Nullable<Nullable<DateTime>>

is the same as

Nullable<DateTime?>

Which is quite pointless. Why do you want to have a nullable type for a type that is already nullable ?

Nullable is just a type that has been introduced in .NET 2.0 so that you are able to use ' nullable value types'. For instance, if you have a method wich has a datetime-parameter that is optional; instead of passing a 'magic value' like DateTime.MinValue, you can now pass null to that method if you do not want to use that parameter.

Answer 3

In generic classes where T: struct means that type T cannot be null. However Nullable types are designed to add nullability to structs. Technically they are structs, but they behave like they may contain null value. Because of this ambiguity the use of nullables is not allowed with where T: struct constraint - see Constraints on Type Parameters

Nullable types are not just generic structs with special C# compiler support. Nullable types are supported by CLR itself (see CLR via C# by Jeffrey Richter), and looks like this special CLR support makes them non-recursive.

• CLR supports special boxing/unboxing rules int? i = 1; object o = i will put int value into variable o and not Nullable<int> value. In case of multiple nullables - should o = (int??)1; contain int or int? value?
• CLR has special support for calling GetType and interface members - it calls methods of underlying type. This actually leads to situation when Nullable.GetType() throws a NullObjectReference exception, when it has NullValueFlag.

As for C#, there are a lot of features in C# that are hard-coded for nullable types. Based on this article Nullable Types (C# Programming Guide) the primary goal of introducing nullable types is to add null support for the types that do not support nulls.
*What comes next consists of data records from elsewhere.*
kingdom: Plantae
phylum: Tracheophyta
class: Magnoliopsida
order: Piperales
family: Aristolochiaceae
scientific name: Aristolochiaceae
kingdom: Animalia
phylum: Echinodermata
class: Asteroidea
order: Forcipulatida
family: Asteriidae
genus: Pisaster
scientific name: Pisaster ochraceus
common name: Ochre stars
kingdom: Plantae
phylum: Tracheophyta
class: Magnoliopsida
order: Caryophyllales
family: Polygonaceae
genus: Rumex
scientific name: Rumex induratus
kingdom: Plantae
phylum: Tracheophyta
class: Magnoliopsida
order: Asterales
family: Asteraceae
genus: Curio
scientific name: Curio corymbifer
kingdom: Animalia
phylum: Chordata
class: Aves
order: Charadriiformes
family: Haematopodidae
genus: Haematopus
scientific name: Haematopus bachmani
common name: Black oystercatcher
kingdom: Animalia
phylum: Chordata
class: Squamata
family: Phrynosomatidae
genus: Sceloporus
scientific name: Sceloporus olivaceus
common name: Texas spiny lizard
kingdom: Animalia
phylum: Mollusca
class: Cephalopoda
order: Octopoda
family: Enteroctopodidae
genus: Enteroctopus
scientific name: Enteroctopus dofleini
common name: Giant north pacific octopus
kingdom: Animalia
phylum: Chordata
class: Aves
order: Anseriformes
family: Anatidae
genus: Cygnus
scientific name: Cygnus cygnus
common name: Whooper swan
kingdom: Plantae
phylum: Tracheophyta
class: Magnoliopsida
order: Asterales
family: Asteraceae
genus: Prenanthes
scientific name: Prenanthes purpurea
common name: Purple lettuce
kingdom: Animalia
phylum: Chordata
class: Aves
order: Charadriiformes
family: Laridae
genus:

Logically, since DateTime? already supports nulls it shouldn't be allowed to be "more" nullable.

This document also plainly states that

Nested nullable types are not allowed. The following line will not compile: Nullable<Nullable<int>> n;

Special C# features of nullable types:

• C# has special ?? operator. Should (int???)null ?? (int)1 resolve to (int??)1 or to (int)1 value?
• Nullables have special System.Nullable.GetValueOrDefault property. What should it return for nested nullables?
• Special processing for ? == null and ? != null operators. If the Nullable<Nullable<T>> contains Nullable<T> value, but this value is null, what should HasValue property return? What should be the result of comparison with null?
• Special implicit conversions. Should int?? i = 10 be implicitly convertible?
• Explicit conversions. Should be int i = (int??)10; supported?
• Special support for bool? type Using nullable types. E.g. (bool?)null | (bool?)true == true.

So, should CLR support recursive GetType() call? Should it remove Nullable wrappers when boxing value? If it should do for one-level values, why don't for all other levels as well? Too many options to consider, too many recursive processing.

The easiest solution is to make Nullable<Nullable<T>> non-compilable.